LOS DIENTES RECHINARON. ERAN VIEJOS, ESTABAN podridos y amarillentos, aunque aún solía utilizarlos para comer. Sentía nostalgia de los tiempos en los que los suyos eran respetados. Mucho antes de la guerra y la repoblación que obligó a descubrir a quienes permanecían ocultos. Igual que él, los de su raza solo reconocían las leyes antiguas, no lo que dijeran los humanos. Pero los conocimientos de antaño se habían perdido y apenas sobrevivían unos pocos, con los que ni siquiera mantenía contacto. Añoraba las comunidades de su infancia y juventud, tan felices que nunca volvió a sentirse tan vivo y alegre como entonces. Los abuelos narraban historias a quienes querían escucharlos, no existían las prisas. Los padres enseñaban a los más jóvenes la mejor manera de matar y comer un humano. No resultaba un arte sencillo, requería bastante práctica.
Irina
Cuando apareció por la comisaría, la imagen de la detective no resultaba demasiado agradable. Llevaba puesta una gorra de estilo militar calada hasta las orejas, las gafas de sol ocultaban los ojos hinchados, enrojecidos y las profundas ojeras. Su aspecto quedaba un tanto oculto por la visera y los cristales ahumados, pero cualquiera que se fijara en ella vería su cara demacrada. El rostro continuaba pálido, le temblaban las manos y las piernas. Temía sufrir otro espasmo allí en medio, o que volvieran las náuseas de nuevo.

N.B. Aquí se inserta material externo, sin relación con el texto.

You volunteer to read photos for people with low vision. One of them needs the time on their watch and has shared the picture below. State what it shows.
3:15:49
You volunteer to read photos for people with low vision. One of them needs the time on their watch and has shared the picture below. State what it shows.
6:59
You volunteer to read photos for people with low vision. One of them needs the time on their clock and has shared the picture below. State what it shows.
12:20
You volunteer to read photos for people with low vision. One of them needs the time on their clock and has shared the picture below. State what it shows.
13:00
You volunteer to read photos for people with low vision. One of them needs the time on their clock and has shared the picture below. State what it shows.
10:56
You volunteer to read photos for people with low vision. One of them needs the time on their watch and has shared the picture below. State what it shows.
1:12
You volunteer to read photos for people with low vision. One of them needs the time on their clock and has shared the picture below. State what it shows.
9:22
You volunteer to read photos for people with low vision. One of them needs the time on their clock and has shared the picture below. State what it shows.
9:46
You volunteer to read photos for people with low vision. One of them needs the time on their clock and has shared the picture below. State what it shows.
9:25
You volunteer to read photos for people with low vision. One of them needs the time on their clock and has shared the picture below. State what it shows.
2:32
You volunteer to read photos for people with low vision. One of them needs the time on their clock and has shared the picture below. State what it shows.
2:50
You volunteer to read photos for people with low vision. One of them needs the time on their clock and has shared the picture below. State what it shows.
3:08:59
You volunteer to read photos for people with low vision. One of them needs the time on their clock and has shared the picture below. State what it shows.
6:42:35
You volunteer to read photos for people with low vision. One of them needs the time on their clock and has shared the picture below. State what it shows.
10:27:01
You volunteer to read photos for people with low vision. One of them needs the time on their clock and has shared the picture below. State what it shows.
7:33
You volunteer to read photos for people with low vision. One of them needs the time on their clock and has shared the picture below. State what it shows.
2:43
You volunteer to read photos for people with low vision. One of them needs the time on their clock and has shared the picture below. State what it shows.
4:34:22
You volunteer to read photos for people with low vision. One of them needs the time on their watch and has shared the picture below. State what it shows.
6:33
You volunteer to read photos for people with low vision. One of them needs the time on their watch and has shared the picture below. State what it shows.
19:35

Sabía que necesitaba hidratarse con urgencia. Había una máquina con agua y refrescos a la vuelta de la siguiente esquina. Miró de soslayo a su alrededor. Nadie la estaba mirando, absortos en sus tareas. Se cruzó con varios compañeros que se limitaron a saludarla con la cabeza y continuaron con sus quehaceres. Pensó que si tenía suerte, podría salvar el día. El objetivo más próximo consistía en conseguir una botella de líquido que apaciguara un poco la muerte en vida que sufría en aquellos instantes.
La máquina dispensadora de bebidas se encontraba a su alcance. Buscó unas monedas, pero parecía que aquellos pantalones tenían los bolsillos más amplios de lo que recordaba.
—Irina —sonó una voz masculina a su espalda. Al volverse vio la figura familiar de Christian, su exnovio y policía también.
—Christian —lo llamó por su nombre completo, siempre lo hacía desde que se separaron tres años atrás, para mantener las distancias. Ella no quería que hubiera el más mínimo resquicio que le permitiera pensar que seguía colgada de él. Aunque así era. Su ex vestía vaqueros viejos, deportivas negras y una sudadera gris con capucha, que le venía grande. La barba castaña de un par de días resultaba un recurso nada improvisado, ya que conocía que a ella le gustaba aquel aire descuidado.
—Tienes una pinta horrible, Ira. —Le tocó la barbilla con dos dedos, levantándole la cara hacia él. El calor de sus manos la hizo estremecerse.
—Gracias, hombre —replicó un tanto ofendida y dispuesta a iniciar una discusión, como en los viejos tiempos en los que vivían juntos.
—No, en serio. ¿Estás enferma? —preguntó hacia un lugar indefinido de sus gafas de sol.
Cuando estaba a punto de contestarle con un comentario ingenioso que lo dejara en ridículo, la voz del capitán bramó a su espalda:
—¡Detective Gryzina! ¡A mi despacho!
—Hablamos luego —se despidió Christian.
—Sí, bueno. Ya veremos —le contestó, arisca.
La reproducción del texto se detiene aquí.